INSTRUCTIONS TO FOLLOW:
Rewrite the entries below with "chart" changed to "graph" and every other word left as it is. Leave the pictures out.

TASK INPUTS:
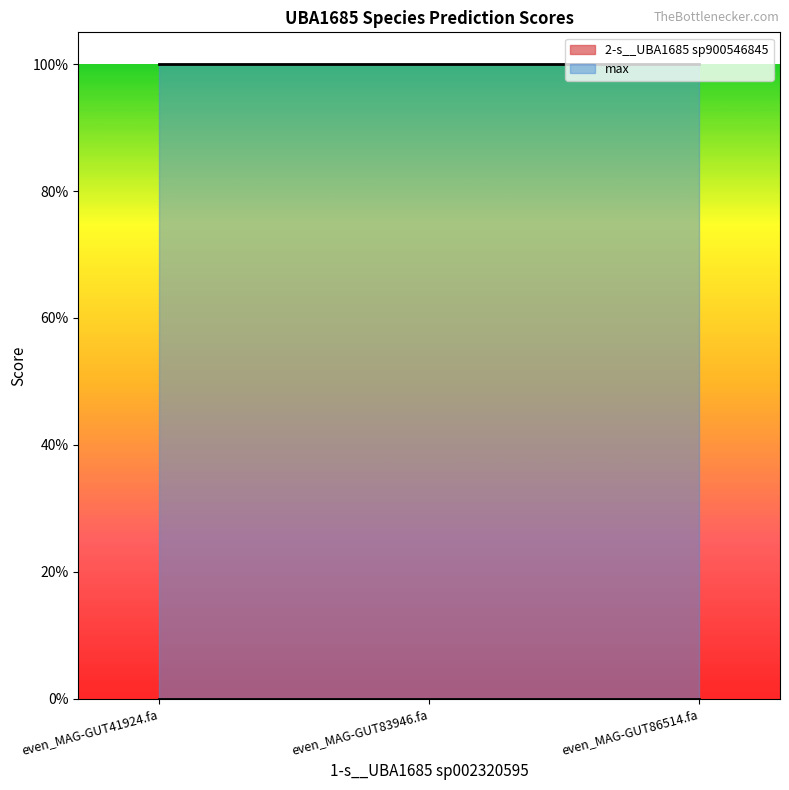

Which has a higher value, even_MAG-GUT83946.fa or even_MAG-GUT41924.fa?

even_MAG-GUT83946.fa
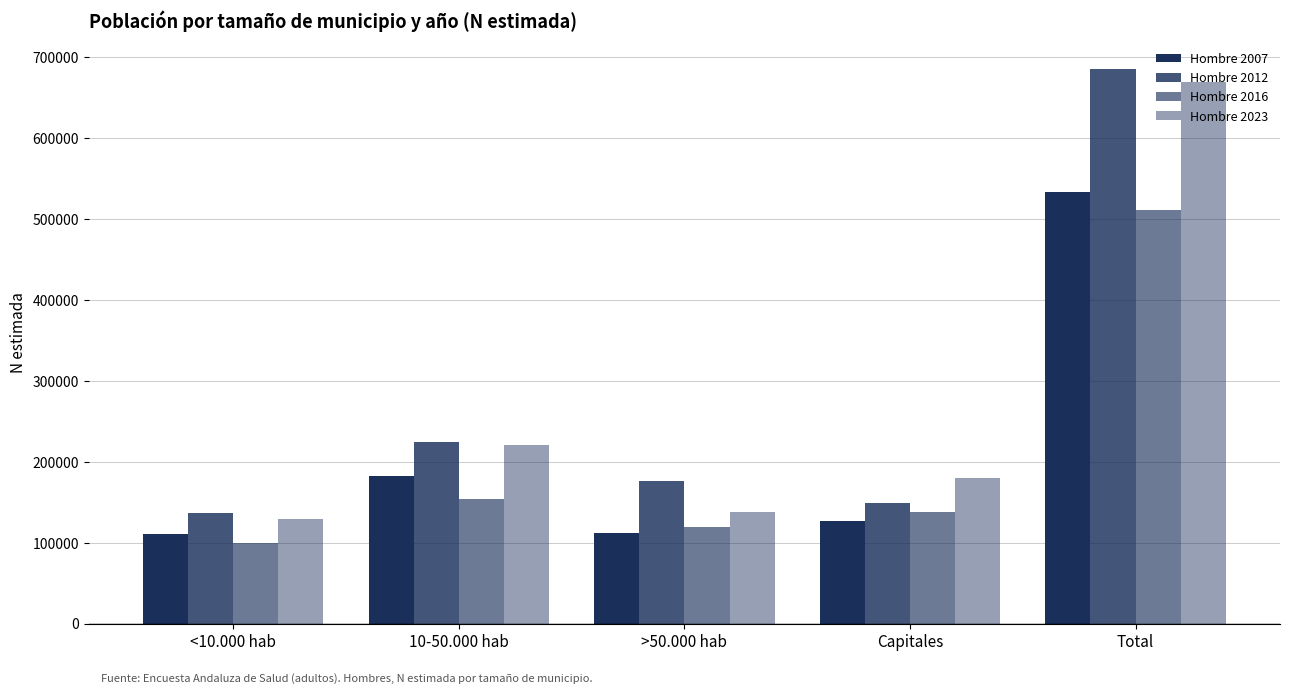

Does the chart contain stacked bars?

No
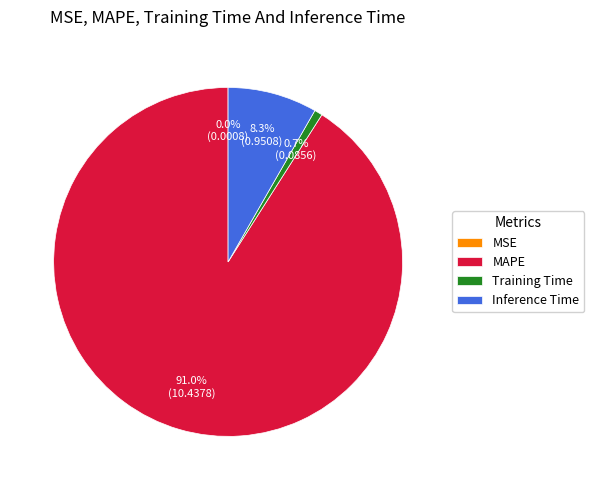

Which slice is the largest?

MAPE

YOUR SOLUTION:
Which has a higher value, even_MAG-GUT83946.fa or even_MAG-GUT41924.fa?

even_MAG-GUT83946.fa

Does the graph contain stacked bars?

No

Which slice is the largest?

MAPE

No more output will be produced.